THE EXERCISE:
Reproduce every line of the entries below, word for word and in the same order.

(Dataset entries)
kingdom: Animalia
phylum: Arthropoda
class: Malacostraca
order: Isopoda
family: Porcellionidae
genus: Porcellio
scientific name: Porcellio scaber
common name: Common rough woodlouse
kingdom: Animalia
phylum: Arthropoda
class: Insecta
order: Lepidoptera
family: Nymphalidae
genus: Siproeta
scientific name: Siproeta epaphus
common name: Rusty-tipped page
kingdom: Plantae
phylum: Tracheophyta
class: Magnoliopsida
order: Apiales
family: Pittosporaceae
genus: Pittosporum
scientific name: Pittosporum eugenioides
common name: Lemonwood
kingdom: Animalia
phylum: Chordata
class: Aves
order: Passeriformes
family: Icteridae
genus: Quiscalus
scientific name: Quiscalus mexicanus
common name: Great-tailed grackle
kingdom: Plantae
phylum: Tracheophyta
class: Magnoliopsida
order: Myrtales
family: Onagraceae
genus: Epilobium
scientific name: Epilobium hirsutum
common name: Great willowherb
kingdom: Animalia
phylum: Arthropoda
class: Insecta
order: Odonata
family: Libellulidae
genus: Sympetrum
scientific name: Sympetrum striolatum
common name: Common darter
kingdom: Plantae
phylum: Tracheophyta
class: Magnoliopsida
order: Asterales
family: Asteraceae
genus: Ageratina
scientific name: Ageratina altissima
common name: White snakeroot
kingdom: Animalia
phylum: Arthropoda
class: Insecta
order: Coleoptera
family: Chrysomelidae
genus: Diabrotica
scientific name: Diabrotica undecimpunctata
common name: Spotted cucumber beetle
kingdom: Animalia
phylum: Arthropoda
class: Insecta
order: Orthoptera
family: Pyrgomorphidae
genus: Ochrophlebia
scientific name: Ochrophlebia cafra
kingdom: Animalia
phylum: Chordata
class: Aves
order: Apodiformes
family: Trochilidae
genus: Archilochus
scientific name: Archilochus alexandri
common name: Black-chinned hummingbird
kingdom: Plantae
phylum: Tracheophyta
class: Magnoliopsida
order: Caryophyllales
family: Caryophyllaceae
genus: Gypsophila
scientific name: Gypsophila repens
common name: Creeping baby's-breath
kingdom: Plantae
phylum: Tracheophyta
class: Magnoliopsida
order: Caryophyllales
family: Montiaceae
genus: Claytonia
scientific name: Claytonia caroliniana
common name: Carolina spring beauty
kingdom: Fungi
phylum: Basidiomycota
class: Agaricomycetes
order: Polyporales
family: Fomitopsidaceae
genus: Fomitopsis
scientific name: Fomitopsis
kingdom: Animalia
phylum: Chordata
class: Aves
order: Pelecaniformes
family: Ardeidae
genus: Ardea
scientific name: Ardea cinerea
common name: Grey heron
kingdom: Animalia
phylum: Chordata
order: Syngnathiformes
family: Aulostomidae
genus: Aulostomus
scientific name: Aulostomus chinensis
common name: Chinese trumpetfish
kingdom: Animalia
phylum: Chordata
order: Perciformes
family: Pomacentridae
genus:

RESULT OF THE TASK:
kingdom: Animalia
phylum: Arthropoda
class: Malacostraca
order: Isopoda
family: Porcellionidae
genus: Porcellio
scientific name: Porcellio scaber
common name: Common rough woodlouse
kingdom: Animalia
phylum: Arthropoda
class: Insecta
order: Lepidoptera
family: Nymphalidae
genus: Siproeta
scientific name: Siproeta epaphus
common name: Rusty-tipped page
kingdom: Plantae
phylum: Tracheophyta
class: Magnoliopsida
order: Apiales
family: Pittosporaceae
genus: Pittosporum
scientific name: Pittosporum eugenioides
common name: Lemonwood
kingdom: Animalia
phylum: Chordata
class: Aves
order: Passeriformes
family: Icteridae
genus: Quiscalus
scientific name: Quiscalus mexicanus
common name: Great-tailed grackle
kingdom: Plantae
phylum: Tracheophyta
class: Magnoliopsida
order: Myrtales
family: Onagraceae
genus: Epilobium
scientific name: Epilobium hirsutum
common name: Great willowherb
kingdom: Animalia
phylum: Arthropoda
class: Insecta
order: Odonata
family: Libellulidae
genus: Sympetrum
scientific name: Sympetrum striolatum
common name: Common darter
kingdom: Plantae
phylum: Tracheophyta
class: Magnoliopsida
order: Asterales
family: Asteraceae
genus: Ageratina
scientific name: Ageratina altissima
common name: White snakeroot
kingdom: Animalia
phylum: Arthropoda
class: Insecta
order: Coleoptera
family: Chrysomelidae
genus: Diabrotica
scientific name: Diabrotica undecimpunctata
common name: Spotted cucumber beetle
kingdom: Animalia
phylum: Arthropoda
class: Insecta
order: Orthoptera
family: Pyrgomorphidae
genus: Ochrophlebia
scientific name: Ochrophlebia cafra
kingdom: Animalia
phylum: Chordata
class: Aves
order: Apodiformes
family: Trochilidae
genus: Archilochus
scientific name: Archilochus alexandri
common name: Black-chinned hummingbird
kingdom: Plantae
phylum: Tracheophyta
class: Magnoliopsida
order: Caryophyllales
family: Caryophyllaceae
genus: Gypsophila
scientific name: Gypsophila repens
common name: Creeping baby's-breath
kingdom: Plantae
phylum: Tracheophyta
class: Magnoliopsida
order: Caryophyllales
family: Montiaceae
genus: Claytonia
scientific name: Claytonia caroliniana
common name: Carolina spring beauty
kingdom: Fungi
phylum: Basidiomycota
class: Agaricomycetes
order: Polyporales
family: Fomitopsidaceae
genus: Fomitopsis
scientific name: Fomitopsis
kingdom: Animalia
phylum: Chordata
class: Aves
order: Pelecaniformes
family: Ardeidae
genus: Ardea
scientific name: Ardea cinerea
common name: Grey heron
kingdom: Animalia
phylum: Chordata
order: Syngnathiformes
family: Aulostomidae
genus: Aulostomus
scientific name: Aulostomus chinensis
common name: Chinese trumpetfish
kingdom: Animalia
phylum: Chordata
order: Perciformes
family: Pomacentridae
genus:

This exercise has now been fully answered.